### [Task list]
- a) In the trust passage, which college is the remainder beneficiary of the CRAT that does not go to College of the Ozarks?
- b) Write out the trust passage from "The Revocable Trust named" up to and including "of the other.", substituting "evenly" for "equally".

The Revocable Trust named Decedent's brother, James H. Wild, as Trustee. As thereafter amended, the Revocable Trust directs Trustee Wild to make certain specific distributions and then distribute the residue equally to two charitable remainder annuity trusts ("CRATs"). James H. Wild, individually, is the lifetime beneficiary of each CRAT, and College of the Ozarks is the remainder beneficiary of one, and Cottey College is the remainder beneficiary of the other.
The Revocable Trust gave Trustee Wild the discretionary authority to pay any applicable estate and inheritance taxes associated with Decedent's death, with such payment to be charged to the residue before funding the CRATs. It further specified that if such tax payment was undertaken, it was "without reimbursement from Grantor's Personal Representative, from any beneficiary of insurance from Grantor's life or any other person."

### [Records]
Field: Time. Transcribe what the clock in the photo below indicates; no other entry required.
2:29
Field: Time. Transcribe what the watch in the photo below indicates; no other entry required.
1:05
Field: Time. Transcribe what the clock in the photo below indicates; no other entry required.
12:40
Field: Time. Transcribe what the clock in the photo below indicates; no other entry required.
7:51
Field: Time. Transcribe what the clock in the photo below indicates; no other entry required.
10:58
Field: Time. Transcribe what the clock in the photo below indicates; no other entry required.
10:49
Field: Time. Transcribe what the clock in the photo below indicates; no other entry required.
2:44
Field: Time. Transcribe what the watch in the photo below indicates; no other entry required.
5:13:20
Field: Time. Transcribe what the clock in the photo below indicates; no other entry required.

---

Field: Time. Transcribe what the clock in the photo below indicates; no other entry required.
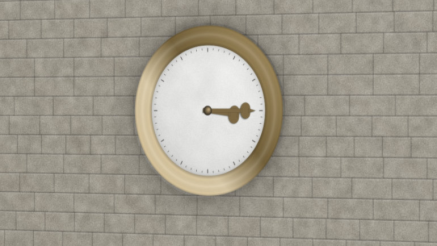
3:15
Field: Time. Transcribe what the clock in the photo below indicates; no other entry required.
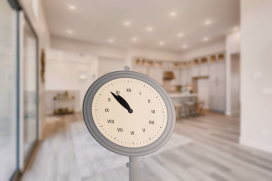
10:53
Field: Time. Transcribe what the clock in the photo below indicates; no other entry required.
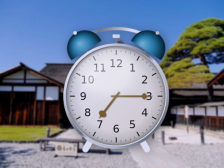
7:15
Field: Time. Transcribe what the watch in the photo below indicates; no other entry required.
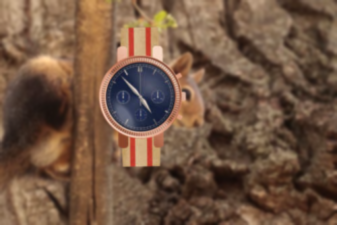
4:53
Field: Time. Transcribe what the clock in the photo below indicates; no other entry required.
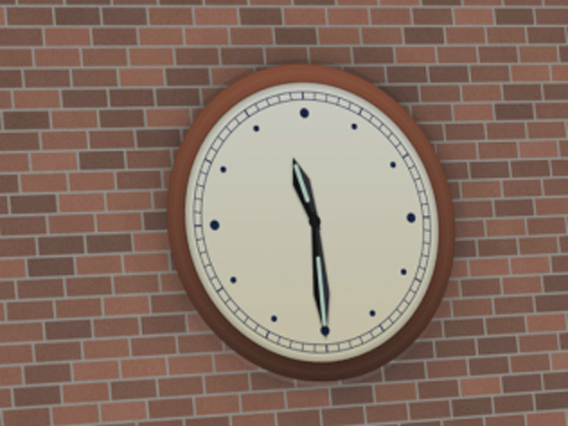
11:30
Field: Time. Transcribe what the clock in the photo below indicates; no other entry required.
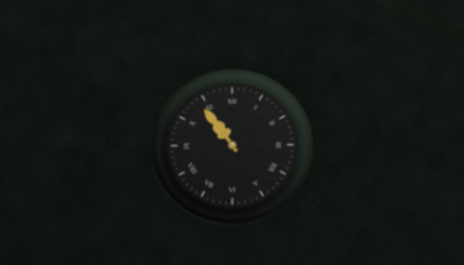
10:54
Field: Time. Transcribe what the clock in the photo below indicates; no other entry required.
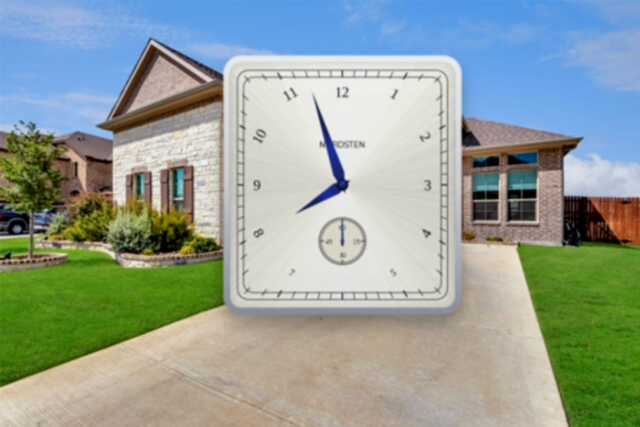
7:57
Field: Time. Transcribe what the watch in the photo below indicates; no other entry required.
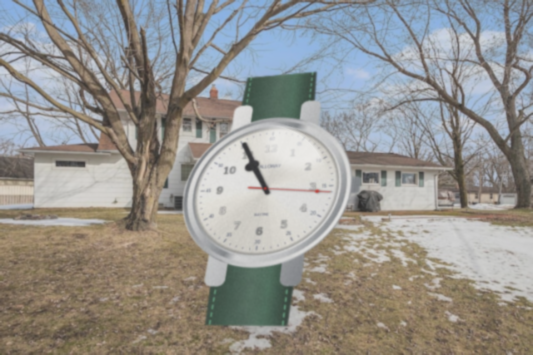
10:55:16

...

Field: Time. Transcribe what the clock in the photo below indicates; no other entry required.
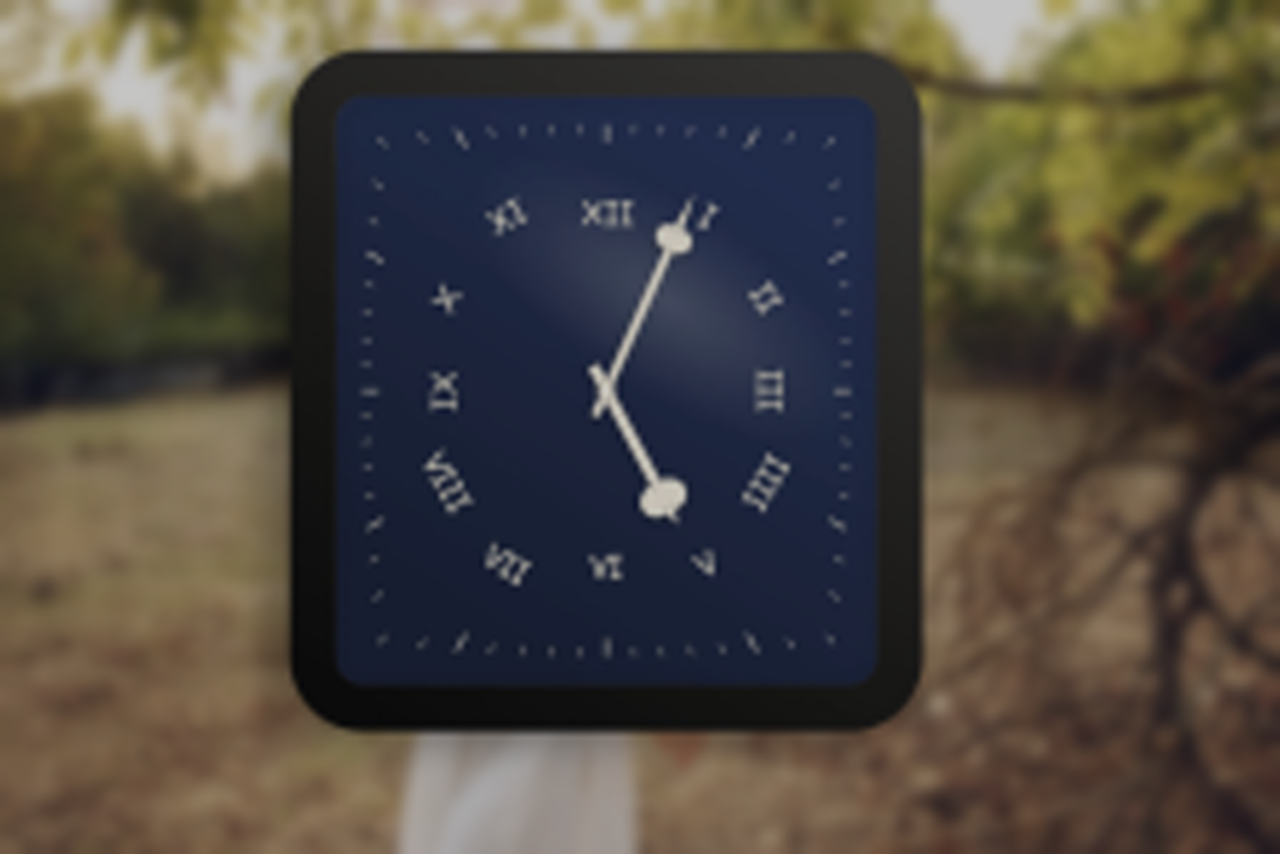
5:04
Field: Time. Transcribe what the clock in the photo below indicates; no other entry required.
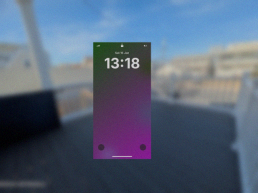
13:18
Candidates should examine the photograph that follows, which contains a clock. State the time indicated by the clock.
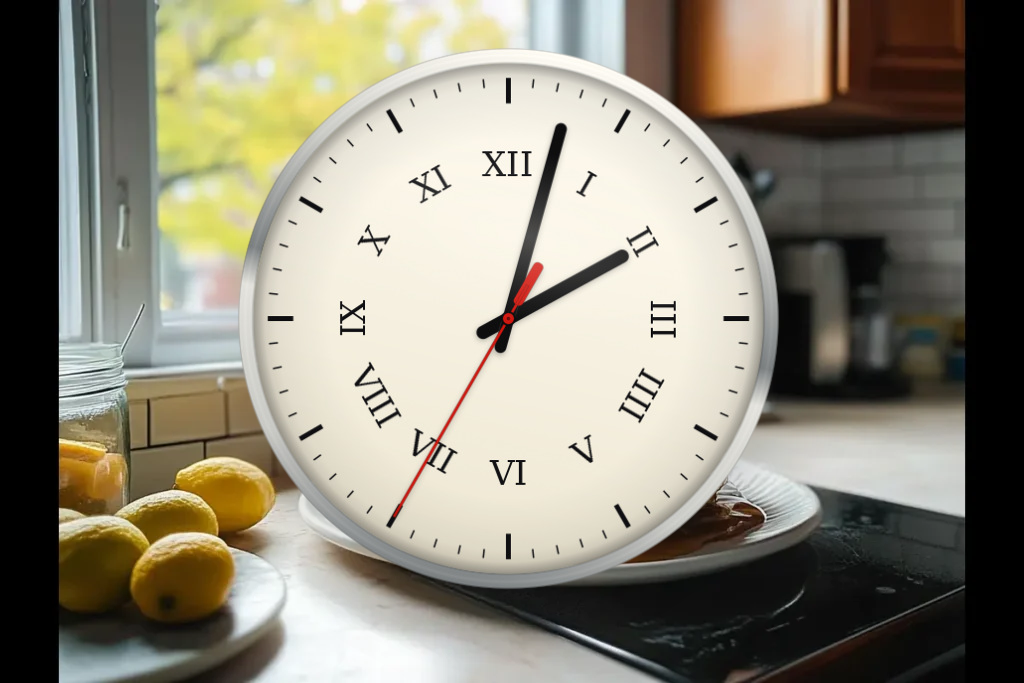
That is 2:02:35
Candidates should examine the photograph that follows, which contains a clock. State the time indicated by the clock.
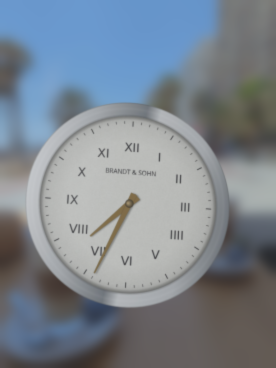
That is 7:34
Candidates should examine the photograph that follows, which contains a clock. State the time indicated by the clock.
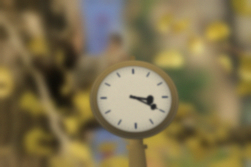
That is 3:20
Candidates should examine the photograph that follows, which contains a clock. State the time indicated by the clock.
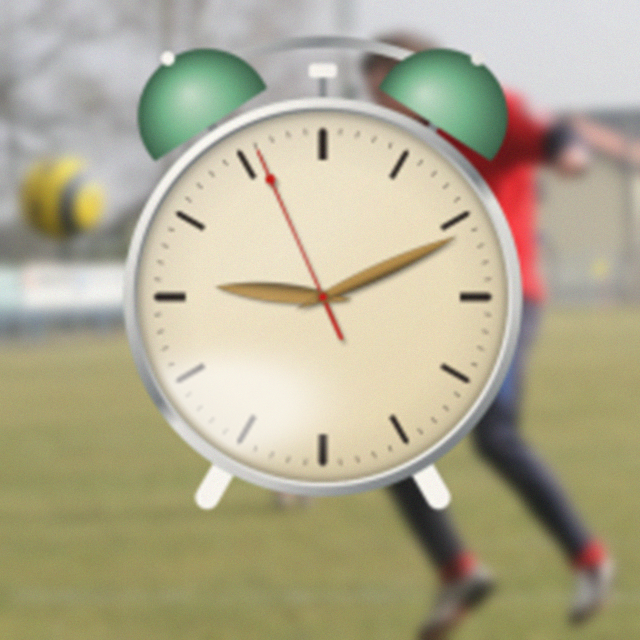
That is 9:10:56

### [Answers for the exercise]
- a) Cottey College

- b)
The Revocable Trust named Decedent's brother, James H. Wild, as Trustee. As thereafter amended, the Revocable Trust directs Trustee Wild to make certain specific distributions and then distribute the residue evenly to two charitable remainder annuity trusts ("CRATs"). James H. Wild, individually, is the lifetime beneficiary of each CRAT, and College of the Ozarks is the remainder beneficiary of one, and Cottey College is the remainder beneficiary of the other.